M: A crit involves the students individually presenting their design work project to a panel of critics. The panel is typically made up of their tutors, visiting tutors from either the same university or another one, external academics, recent graduates and other external people working in or somehow involved in design, architecture or the built environment. The student pins up all their printed sheets on the wall and is then given a set amount of time to explain their work, the design process, the inspiration and their proposal, which is then followed by feedback by the panel and a critical discussion on how to push the project forward and improve it.

BW: What areas are assessed?
M: The students are primarily assessed on their ability to critically develop a design brief, analyse and propose a solution, which responds to the needs of the users and society. On top of this, it is also important to develop a successful and clear way of explaining and presenting their ideas through a range of media, such as drawings, sketches, models and collages as well as through verbal presentation.

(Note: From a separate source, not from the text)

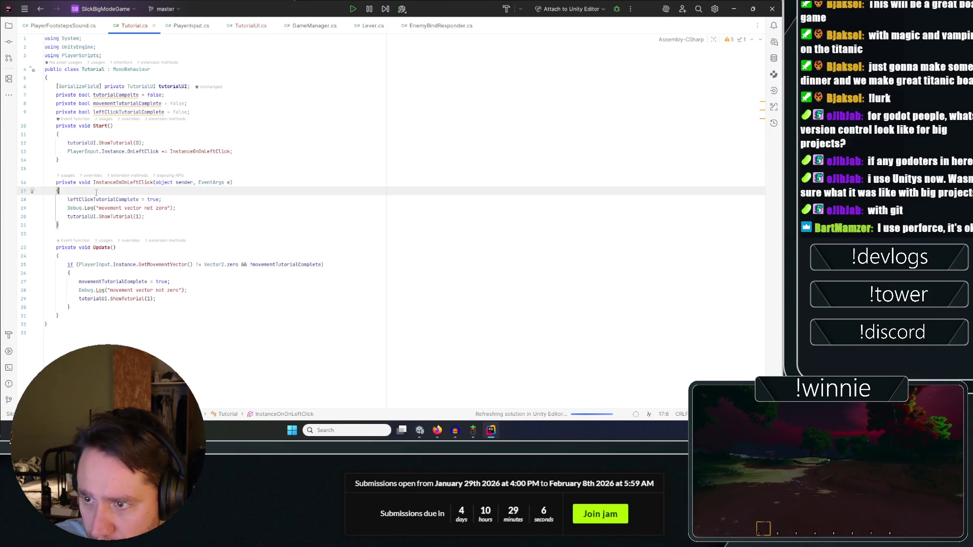
{"action": "key", "text": "ctrl+v"}
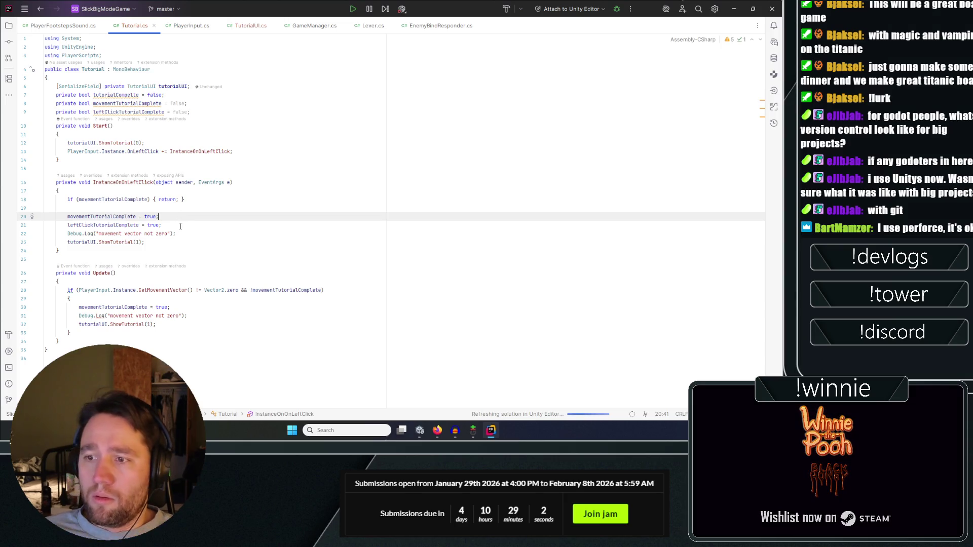
{"action": "left_click", "coordinate": [180, 227]}
{"action": "triple_click", "coordinate": [175, 217]}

BW: When you participated in crits as a student, what were the benefits of them and how did they help your development as an architect/designer?
M: Thinking back, I actually think one incredibly important benefit was learning that sometimes you need to step back from your work in order to take it forwards, not only physically by pinning up your work on the wall and watching it from a distance, but also through bouncing ideas off other people and understanding great design comes out of discussions and talking to others, whether they are your tutors, strangers, friends or family. It is easy, especially as a student only recently starting your journey in architecture, to get stuck by working hard on your own and only relying on yourself in improving your design work. This is when the crits force you to step out of your own 'bubble' and explain your thought processes and ideas to others. As a result, you will understand its weaknesses and strengths and gain the insight of your critics from an outside view; things that might be obvious but as you have been too close to your own work, you have failed to see yourself. After having experienced a number of crits, you will become increasingly independent in seeing your work through other people's points of views. This has definitely helped me develop into a better designer; allowing yourself to be critical and realising this critical mindset is what will make you a better designer.

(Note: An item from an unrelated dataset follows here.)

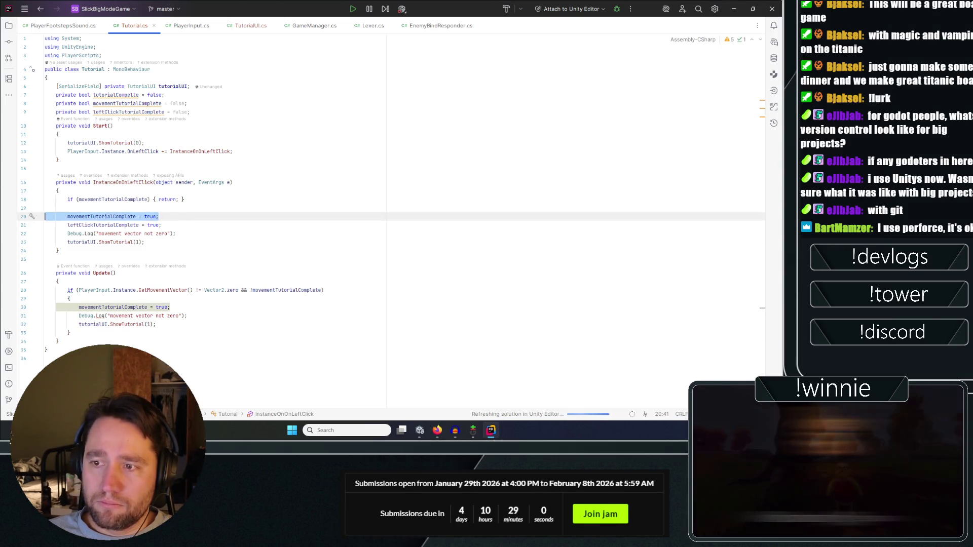
{"action": "key", "text": "Delete"}
{"action": "key", "text": "Up"}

BW: What's the worse thing about them?
M: Crits can definitely cause a lot of stress and nervosity, but as you go through your studies you start getting used to the format of presenting your work and understand what is expected of you, which makes the experience much more enjoyable and rewarding. Students sometimes wrongly think of crits as an occasion for your tutors to tell you everything you've done wrong, but should instead be seen as an opportunity to discuss the project and its aims objectively. 

BW: What one piece of advice would you give to an architecture student prepping for their crit?

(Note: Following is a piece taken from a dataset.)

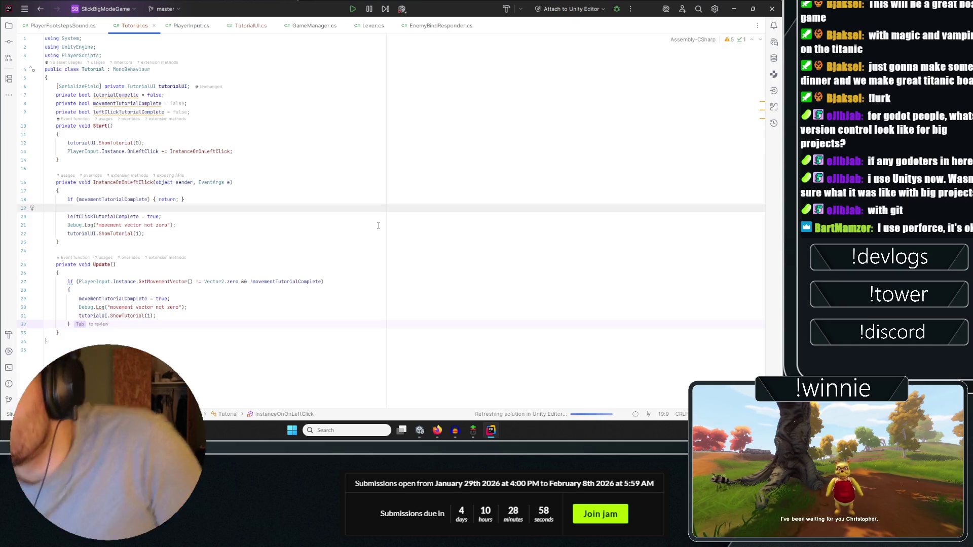
{"action": "double_click", "coordinate": [122, 216]}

M: I would probably say it's incredibly important to have a plan on how you will be presenting your work. Don't forget you will be presenting in front of people who may have never seen your work before, so be clear and to the point. It's also really important to keep an open mind to any feedback you might get. It's easy to get defensive when you're being critted because at that time you define yourself through your project (having worked on it consistently for weeks and weeks, often losing sleep to get those drawings finished), but a crit is not there to judge you and your worth but to ultimately make you a better architect.